The Foreign-Trade Zones Board’s annual report on FTZ activities shows that in 2016 zone activity continued to decline despite an increase in the number of zones.
FTZs are secure areas under U.S. Customs and Border Protection supervision that are considered outside the U.S. customs territory for purposes of duty payment. Foreign and domestic goods may be moved into zones for operations not otherwise prohibited by law involving storage, exhibition, assembly, manufacturing, and processing. All zone activity is subject to public interest review and all production activity requires a case-by-case review.
Under zone procedures, the usual formal customs entry procedure and payment of duties are not required on the foreign goods unless and until they enter the U.S. customs territory for domestic consumption, in which case the importer may have a choice of paying duties on either the original foreign materials or the finished product. Domestic goods moved into a zone for export are considered exported upon entering the zone for purposes of excise tax rebates and drawback.
Highlights of the findings of the 2016 report (with comparisons to 2015, where applicable) include the following.
- There were 263 approved FTZs (up from 262) and 195 active zones (up from 186), with a total of 324 active production operations (unchanged). More than 420,000 persons were employed at some 3,300 firms that used FTZs (up from 2,900).

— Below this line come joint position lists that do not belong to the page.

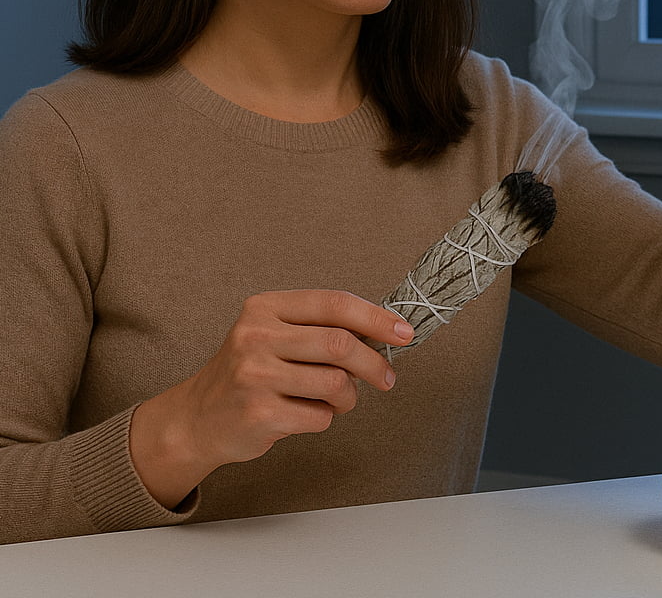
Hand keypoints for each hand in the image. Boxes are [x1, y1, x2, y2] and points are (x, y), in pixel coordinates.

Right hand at [130, 290, 412, 507]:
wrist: (196, 418)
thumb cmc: (251, 372)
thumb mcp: (276, 335)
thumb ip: (320, 328)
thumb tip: (385, 332)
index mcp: (266, 307)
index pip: (334, 303)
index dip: (376, 318)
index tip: (404, 332)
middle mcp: (256, 335)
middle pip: (340, 344)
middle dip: (373, 363)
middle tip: (387, 378)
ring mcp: (254, 375)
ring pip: (335, 383)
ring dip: (347, 397)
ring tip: (336, 400)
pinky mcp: (257, 413)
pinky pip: (319, 417)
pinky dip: (324, 419)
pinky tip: (304, 415)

- The FTZ Board approved the creation of two new FTZs (down from four), the reorganization or expansion of 16 zones under the alternative site framework (down from 22), and decisions on 53 applications and notifications for new or expanded manufacturing authority (down from 54). The Board also processed an additional 192 requests (up from 181) that included minor boundary modifications and scope determinations.
- Exports from facilities operating under FTZ procedures fell for the second straight year, down 10.5 percent to $75.7 billion. This figure does not include certain indirect exports involving FTZ merchandise that undergoes further processing in the U.S. at non-FTZ sites prior to export.
- The value of shipments into zones fell 7.4 percent to $610.4 billion, the lowest total since 2011. Of these shipments, 63 percent were used for production operations and 37 percent went to warehouse and distribution operations.
- About 63 percent of the shipments received in FTZs ($385.0 billion) involved domestic status goods, indicating that FTZ activity tends to involve domestic operations that combine foreign inputs with significant domestic inputs. This figure is unchanged from 2015 but is lower than the high of about 80 percent in the mid-1990s.
- The largest industries accounting for zone production activity included oil refining, automotive, electronics, pharmaceutical, and machinery and equipment.
- The main foreign-origin products received in FTZs for warehousing and distribution operations included vehicles ($27.2 billion, down 18.3 percent), consumer electronics ($14.4 billion, up 28.6 percent), consumer products ($14.3 billion, up 11.7 percent), electrical machinery ($8.1 billion, down 26.4 percent), and oil and petroleum ($6.7 billion, down 30.9 percent).
- The main foreign-origin products received in FTZs for production operations included oil and petroleum ($54.5 billion, down 15.9 percent), vehicle parts ($14.6 billion, up 7.4 percent), consumer electronics ($13.5 billion, down 15.1 percent), pharmaceuticals ($8.7 billion, down 35.9 percent), and machinery and equipment ($6.9 billion, up 13.1 percent).